**READING PASSAGE**
Figured it was about time to actually get this into the bug database, since I've made no progress figuring it out. We've seen this bug for a long time, since at least 9.2. Given a set of clients (in a cluster) that write logs to a file or a small set of files in NFS (v3), ignoring write errors, and a FreeBSD NFS server using ZFS as a backing store, with the particular ZFS dataset being below quota when the files are initially opened for write, but reaching its quota while the clients are actively writing, eventually something inside ZFS slows to a crawl (synchronized to txg openings, perhaps?). When this happens, all of the NFS service threads eventually get tied up deep in ZFS and no new requests can be processed from any client, even the non-misbehaving ones. FHA makes this happen faster, but it will still happen even with FHA disabled.
(I finally figured out that it was somewhere deep in ZFS by running a "procstat -a -kk | fgrep nfsd" last time this happened -- but of course it always happens when we need to get the server back up and serving files, so we just increased the quota on the problem dataset.)
Updating, since 10.3 still has the problem.
Created attachment 185534 [details] procstat -kk -a output
Reassign. To submitter: is this aging PR still relevant?
I remember issue like that we hit it on FreeNAS, and it was fixed few years ago. Lets close it.
So far as I'm aware, this problem has never been fixed. Writing into a ZFS dataset that is near its quota is very slow because write requests are serialized, and it's worse if compression is enabled. This then causes the nfsd worker threads to get stuck in a way that prevents any client requests from being served. Increasing the quota resolves the situation instantly. As I recall, a ZFS expert said that the former behavior, at least, was expected, although I don't remember the explanation. Due to the pandemic we have seen a lot less research activity more or less coincidentally with our upgrade to 12.1, so I can't say for sure that it's still present there. It was definitely still a problem in 11.3.
One thing it is getting slower, which is expected, since ZFS needs to complete writes and commit transaction before it know how much space actually left. But another problem there was before is that lost the data in that case, continuing that slow writing indefinitely without reporting out of space error. And that part has been fixed.
Slow writes are, if not desirable, at least understandable. The NFS server being unable to serve *any* requests, even to entirely unrelated filesystems, is not.

**DATA PROVIDED**
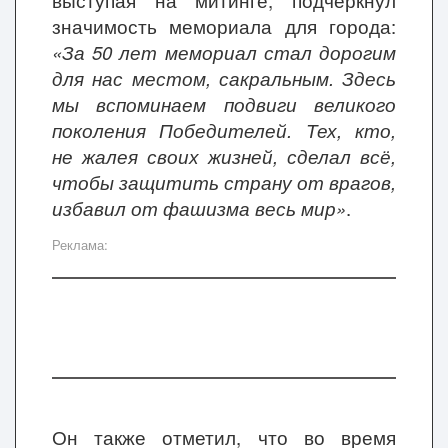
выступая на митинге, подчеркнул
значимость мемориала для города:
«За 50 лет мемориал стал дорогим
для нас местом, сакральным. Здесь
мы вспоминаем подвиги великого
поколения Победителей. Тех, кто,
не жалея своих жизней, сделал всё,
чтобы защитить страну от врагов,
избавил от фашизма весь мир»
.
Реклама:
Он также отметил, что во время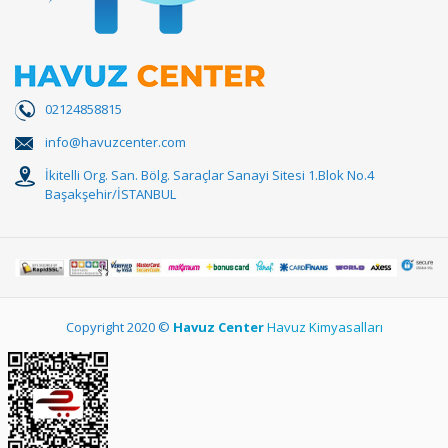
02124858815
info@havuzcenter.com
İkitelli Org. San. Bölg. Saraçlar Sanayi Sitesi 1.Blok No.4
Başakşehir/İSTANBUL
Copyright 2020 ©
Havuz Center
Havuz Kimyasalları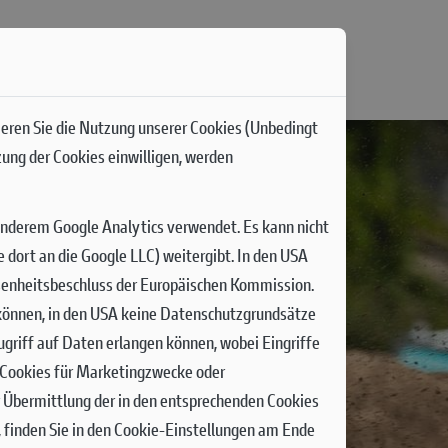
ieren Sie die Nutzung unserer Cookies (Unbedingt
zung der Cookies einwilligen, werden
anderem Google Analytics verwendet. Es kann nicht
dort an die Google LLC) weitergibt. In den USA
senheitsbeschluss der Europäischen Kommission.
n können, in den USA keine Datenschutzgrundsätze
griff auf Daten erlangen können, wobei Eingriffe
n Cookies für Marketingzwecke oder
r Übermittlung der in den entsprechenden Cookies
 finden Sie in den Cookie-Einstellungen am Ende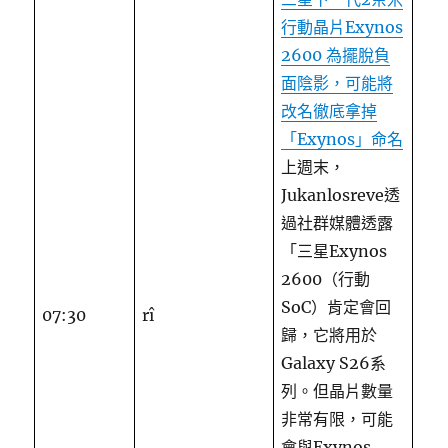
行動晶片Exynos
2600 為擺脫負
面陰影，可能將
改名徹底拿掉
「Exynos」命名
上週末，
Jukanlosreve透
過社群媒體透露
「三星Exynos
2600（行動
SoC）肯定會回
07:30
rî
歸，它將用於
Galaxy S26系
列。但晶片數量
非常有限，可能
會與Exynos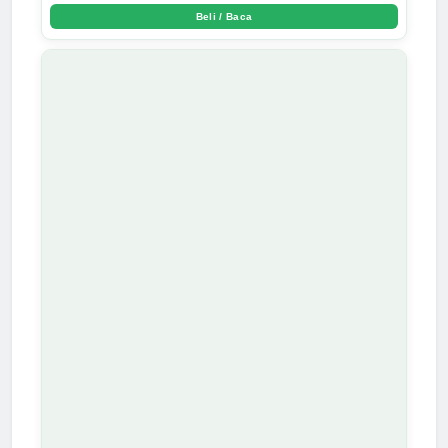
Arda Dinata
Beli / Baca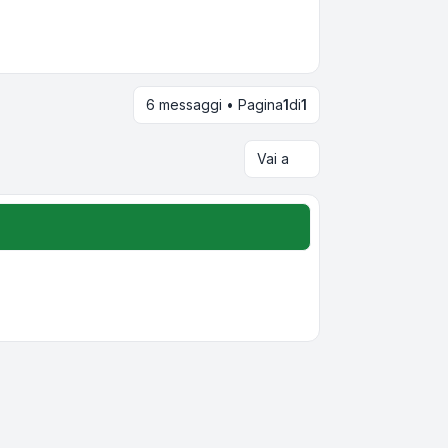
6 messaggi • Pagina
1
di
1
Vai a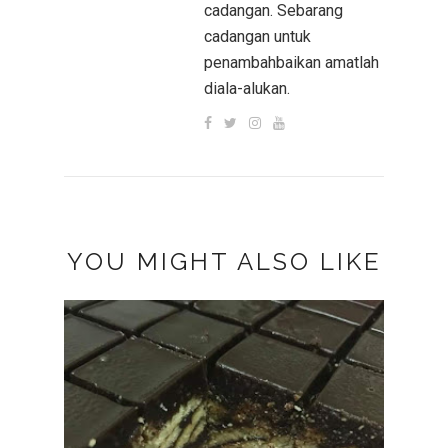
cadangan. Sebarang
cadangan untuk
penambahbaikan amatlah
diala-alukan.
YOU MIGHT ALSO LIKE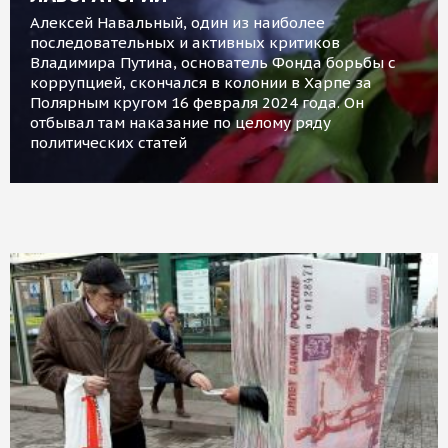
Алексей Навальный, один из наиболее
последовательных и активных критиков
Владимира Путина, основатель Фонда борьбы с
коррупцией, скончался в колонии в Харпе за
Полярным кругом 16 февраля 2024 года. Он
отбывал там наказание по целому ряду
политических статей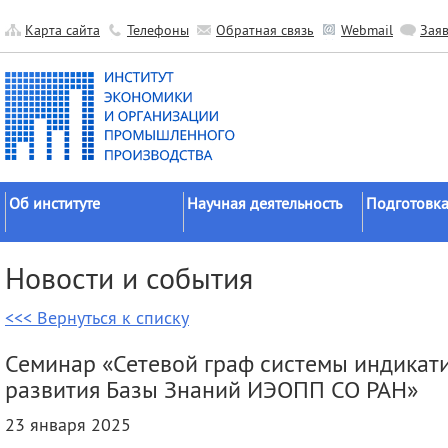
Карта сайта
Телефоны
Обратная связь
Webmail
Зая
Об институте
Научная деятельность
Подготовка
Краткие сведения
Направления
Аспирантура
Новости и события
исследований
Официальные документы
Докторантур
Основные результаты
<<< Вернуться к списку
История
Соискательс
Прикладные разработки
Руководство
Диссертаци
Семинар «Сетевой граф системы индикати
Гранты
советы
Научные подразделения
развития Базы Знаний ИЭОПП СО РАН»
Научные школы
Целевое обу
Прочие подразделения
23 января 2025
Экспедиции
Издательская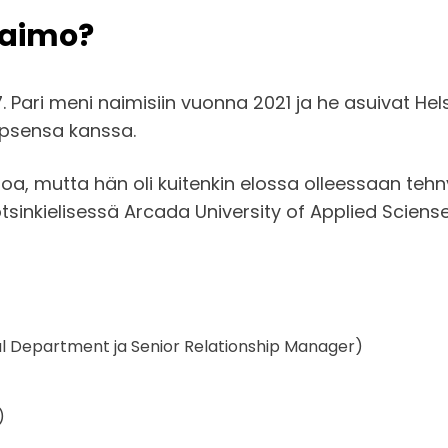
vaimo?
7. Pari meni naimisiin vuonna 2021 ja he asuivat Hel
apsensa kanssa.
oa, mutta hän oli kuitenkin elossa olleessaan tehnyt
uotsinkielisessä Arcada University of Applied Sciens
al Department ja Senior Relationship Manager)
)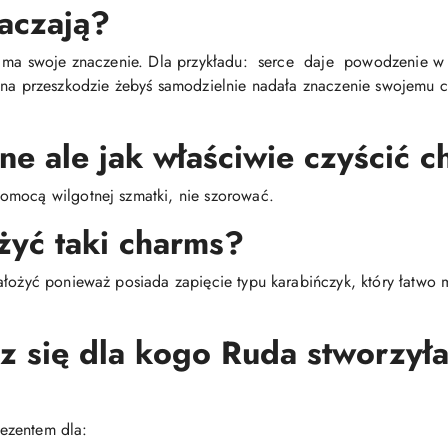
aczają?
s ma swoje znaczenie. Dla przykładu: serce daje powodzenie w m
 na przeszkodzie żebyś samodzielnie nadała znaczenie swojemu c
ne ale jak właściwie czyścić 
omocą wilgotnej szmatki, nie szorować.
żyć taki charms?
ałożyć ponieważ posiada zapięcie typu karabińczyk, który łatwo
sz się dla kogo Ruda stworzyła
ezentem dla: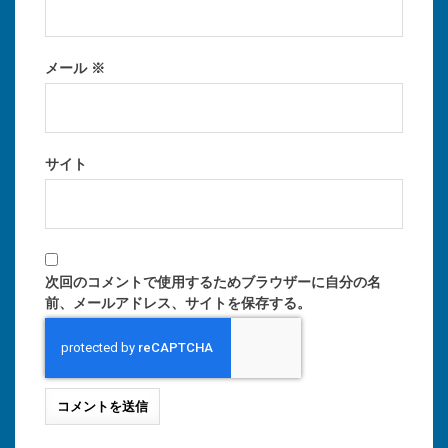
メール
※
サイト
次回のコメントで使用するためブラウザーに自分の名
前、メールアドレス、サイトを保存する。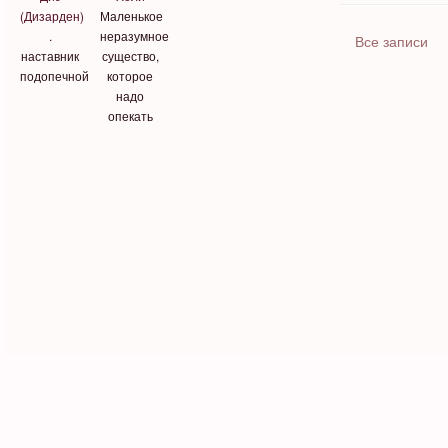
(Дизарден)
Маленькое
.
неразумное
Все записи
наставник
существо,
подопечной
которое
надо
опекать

**WORK TASK A**
Copy everything from "(I finally figured" down to "Lets close it." in the ZFS quota bug thread word for word.
**WORK TASK B**
According to the ZFS quota bug thread, what resolves the situation instantly?

**PROBLEM SOLUTION A**
(I finally figured out that it was somewhere deep in ZFS by running a "procstat -a -kk | fgrep nfsd" last time this happened -- but of course it always happens when we need to get the server back up and serving files, so we just increased the quota on the problem dataset.)
Updating, since 10.3 still has the problem.
Created attachment 185534 [details] procstat -kk -a output
Reassign. To submitter: is this aging PR still relevant?
I remember issue like that we hit it on FreeNAS, and it was fixed few years ago. Lets close it.

**PROBLEM SOLUTION B**
Increasing the quota.